• _Task details_: Rewrite only the stretch of records from the line that contains "right wrist: (514, 455, -33)" through the line that contains "right shoulder: (612, 181, -13)", keeping every line. Shift each keypoint point by adding 124 to all three of its numbers, and leave the other lines as they are.

• _Source data_:
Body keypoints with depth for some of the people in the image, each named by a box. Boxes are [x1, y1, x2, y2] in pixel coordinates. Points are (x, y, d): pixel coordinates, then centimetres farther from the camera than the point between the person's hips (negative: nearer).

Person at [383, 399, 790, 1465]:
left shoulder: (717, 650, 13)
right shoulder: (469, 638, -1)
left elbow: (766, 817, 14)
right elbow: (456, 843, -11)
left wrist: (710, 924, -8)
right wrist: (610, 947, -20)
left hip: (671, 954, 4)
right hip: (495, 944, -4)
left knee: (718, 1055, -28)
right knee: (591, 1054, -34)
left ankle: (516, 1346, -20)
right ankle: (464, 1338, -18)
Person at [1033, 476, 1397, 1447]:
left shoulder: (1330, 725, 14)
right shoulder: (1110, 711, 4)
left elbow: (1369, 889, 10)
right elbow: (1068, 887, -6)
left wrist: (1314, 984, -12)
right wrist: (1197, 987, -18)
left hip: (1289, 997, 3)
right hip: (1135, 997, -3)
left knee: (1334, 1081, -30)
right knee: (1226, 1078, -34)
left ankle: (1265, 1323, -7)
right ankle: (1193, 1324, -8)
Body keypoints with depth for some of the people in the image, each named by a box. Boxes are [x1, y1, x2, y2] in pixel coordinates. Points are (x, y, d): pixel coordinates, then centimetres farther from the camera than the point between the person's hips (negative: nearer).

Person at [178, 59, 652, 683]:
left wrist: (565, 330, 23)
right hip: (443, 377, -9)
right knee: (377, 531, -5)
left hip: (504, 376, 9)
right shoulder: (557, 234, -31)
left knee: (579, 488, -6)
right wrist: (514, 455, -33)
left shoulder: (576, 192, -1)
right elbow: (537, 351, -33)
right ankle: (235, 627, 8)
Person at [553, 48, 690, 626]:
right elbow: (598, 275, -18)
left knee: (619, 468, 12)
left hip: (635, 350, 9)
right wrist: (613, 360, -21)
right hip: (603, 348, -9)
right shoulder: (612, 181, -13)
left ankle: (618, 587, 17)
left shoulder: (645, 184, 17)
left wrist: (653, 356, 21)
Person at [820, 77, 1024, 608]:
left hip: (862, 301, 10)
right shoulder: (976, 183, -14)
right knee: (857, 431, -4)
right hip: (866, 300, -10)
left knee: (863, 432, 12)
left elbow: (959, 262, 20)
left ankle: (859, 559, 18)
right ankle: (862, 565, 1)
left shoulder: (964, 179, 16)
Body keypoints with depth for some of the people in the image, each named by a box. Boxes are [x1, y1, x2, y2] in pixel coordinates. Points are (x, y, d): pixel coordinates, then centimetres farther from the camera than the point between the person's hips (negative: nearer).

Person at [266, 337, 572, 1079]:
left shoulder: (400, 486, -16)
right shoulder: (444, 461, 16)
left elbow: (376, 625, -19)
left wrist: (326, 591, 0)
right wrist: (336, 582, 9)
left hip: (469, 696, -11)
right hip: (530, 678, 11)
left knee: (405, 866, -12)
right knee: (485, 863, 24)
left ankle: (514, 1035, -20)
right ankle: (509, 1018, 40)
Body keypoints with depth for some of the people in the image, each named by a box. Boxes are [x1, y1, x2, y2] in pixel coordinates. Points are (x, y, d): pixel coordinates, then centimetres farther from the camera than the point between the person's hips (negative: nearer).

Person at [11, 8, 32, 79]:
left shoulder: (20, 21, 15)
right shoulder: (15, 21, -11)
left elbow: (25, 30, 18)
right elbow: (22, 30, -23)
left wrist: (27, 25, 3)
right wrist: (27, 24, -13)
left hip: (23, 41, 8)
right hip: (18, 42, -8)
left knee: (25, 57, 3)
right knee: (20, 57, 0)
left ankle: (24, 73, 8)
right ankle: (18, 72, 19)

• _Solution below_:
right wrist: (638, 579, 91)
left shoulder: (700, 316, 123)
right elbow: (661, 475, 91)
right ankle: (359, 751, 132)
Person at [553, 48, 690, 626]:
right elbow: (722, 399, 106)
left knee: (743, 592, 136)
left hip: (759, 474, 133)
right wrist: (737, 484, 103)
right hip: (727, 472, 115)
right shoulder: (736, 305, 111)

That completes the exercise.